My data has 1751 sentences however when training a number appears under the epochs bars. Sometimes it is 1751 which makes sense it's the number of sentences I have, but most of the times it's 50% the number of data (sentences I have as shown in the figure below).
I tried to look in the documentation to understand if the number should be the same as my training set size but I couldn't find an answer.
I am using Kaggle with GPU backend. Does this means that the model is indeed not training on all data?
In short: no, it is training on all data.
First let's look at some of the parameters:
num_of_train_epochs: 4
: your setting, meaning the whole dataset would be trained 4 times.
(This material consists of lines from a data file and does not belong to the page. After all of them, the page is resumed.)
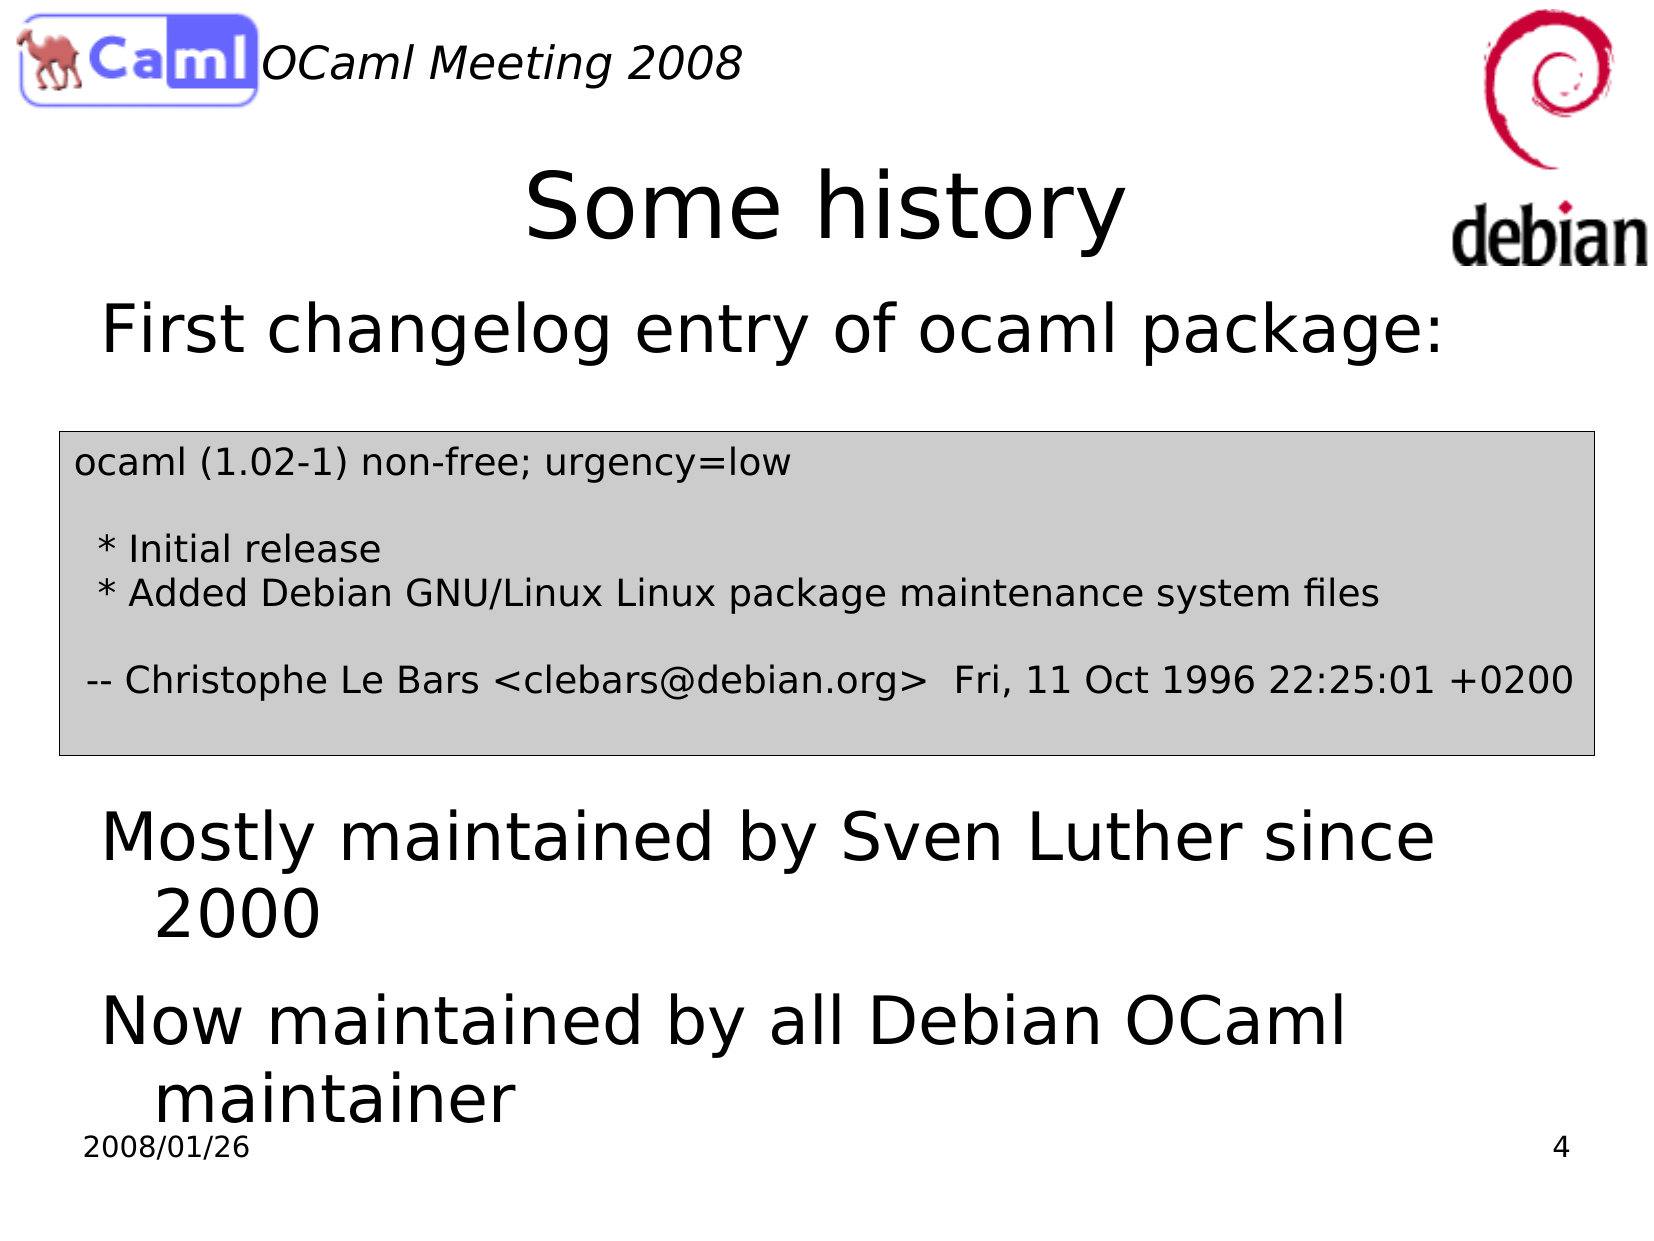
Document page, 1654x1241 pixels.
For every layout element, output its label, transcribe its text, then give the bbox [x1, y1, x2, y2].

text_box ocaml (1.02-1) non-free; urgency=low * Initial release * Added Debian GNU/Linux Linux package maintenance system files -- Christophe Le Bars <clebars@debian.org> Fri, 11 Oct 1996 22:25:01 +0200 [59, 431, 1595, 756]
title Some history [82, 118, 1571, 290]
picture [13, 3, 266, 119]
list Mostly maintained by Sven Luther since 2000 Now maintained by all Debian OCaml maintainer [82, 798, 1571, 1138]
list First changelog entry of ocaml package: [82, 290, 1571, 414]
picture [1445, 9, 1654, 266]
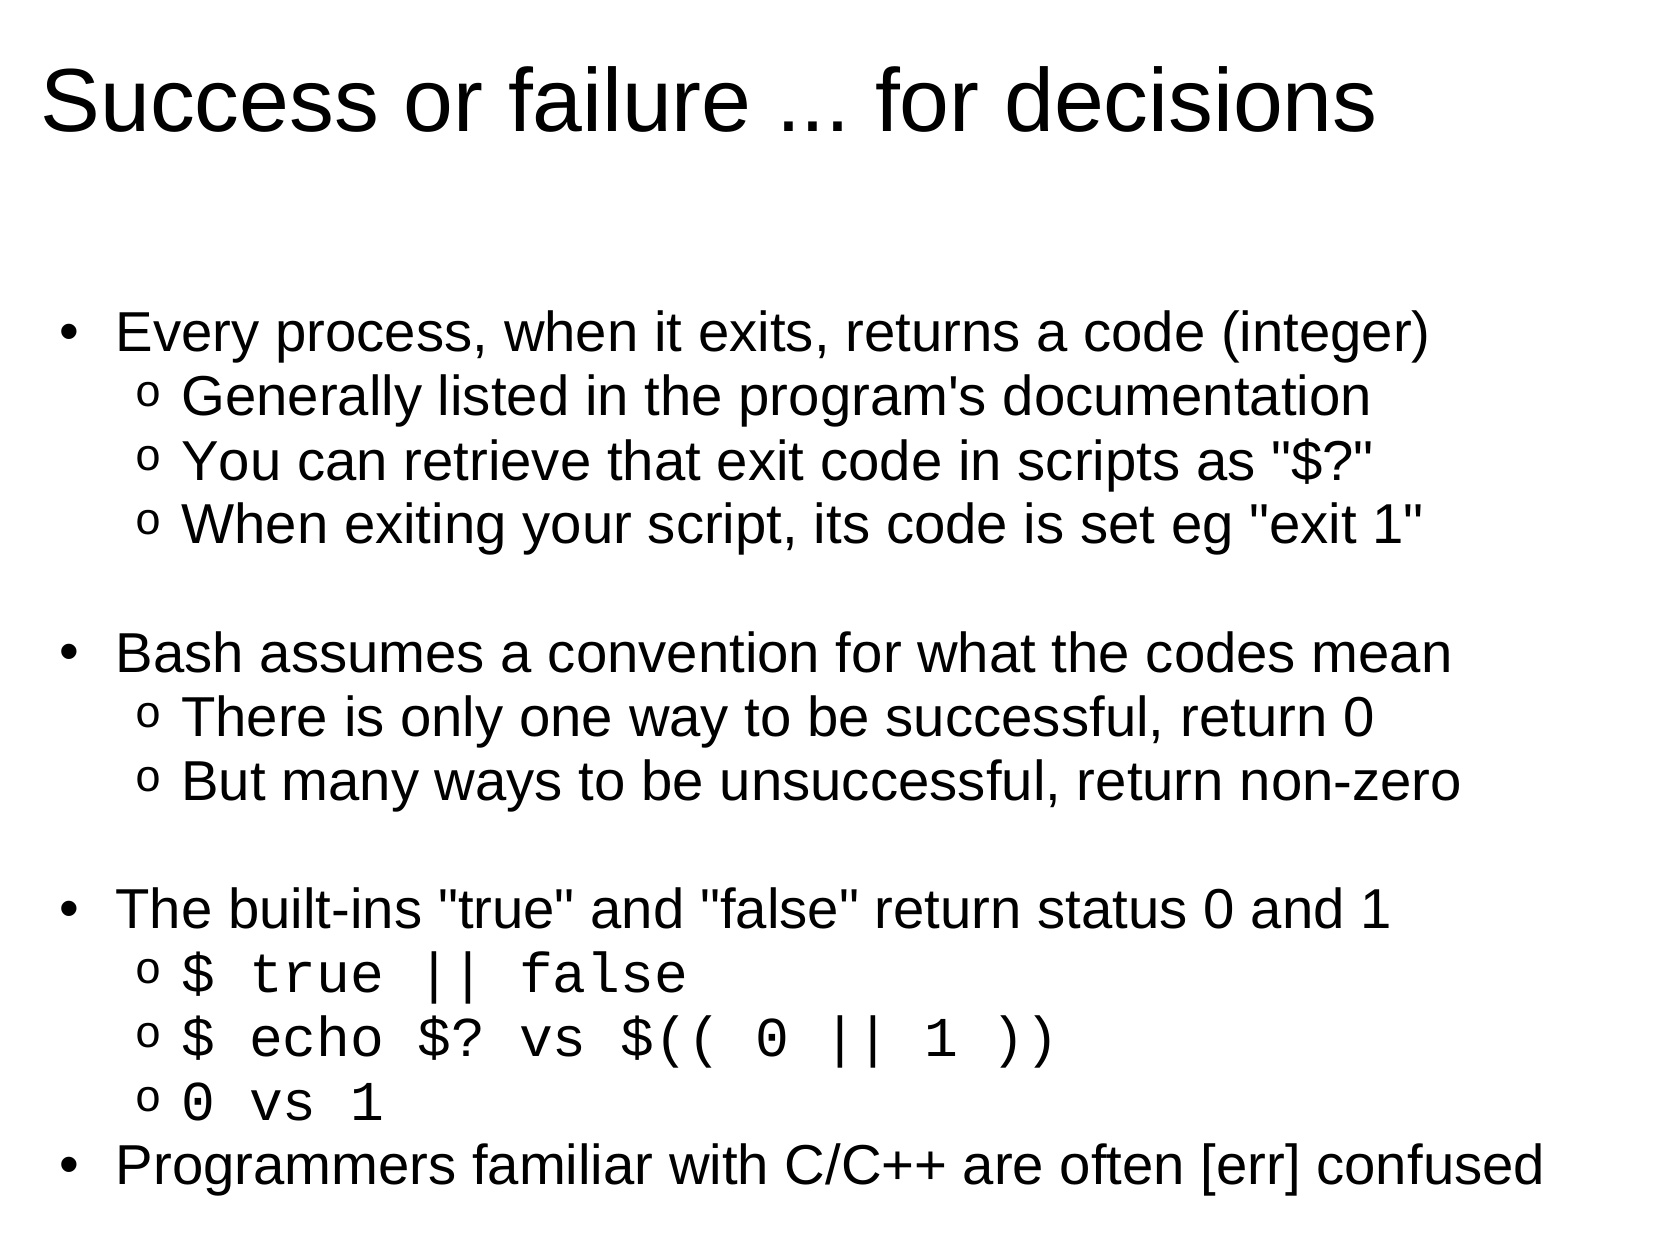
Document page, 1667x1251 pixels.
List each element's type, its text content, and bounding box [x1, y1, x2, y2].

Which is why you have 4 bars in the output.
train_batch_size: 8
: this is the default setting, meaning that for each update on the weights, you use 8 records in your training data (out of a total of 1751)
So this means, you have a total of 1751/8 = 218.875 batches per epoch, which is the 219/219 you see in the output.
The 876 that you sees in the bottom simply means it went through a total of 219(batch per epoch) * 4(number of epoch) = 876 number of batches/updates.
One way to prove this is to change num_of_train_epochs
to 1. And you should see 219 instead of 876.
Definition of batch and epoch:
The batch size is a number of samples processed before the model is updated.
The number of epochs is the number of complete passes through the training dataset.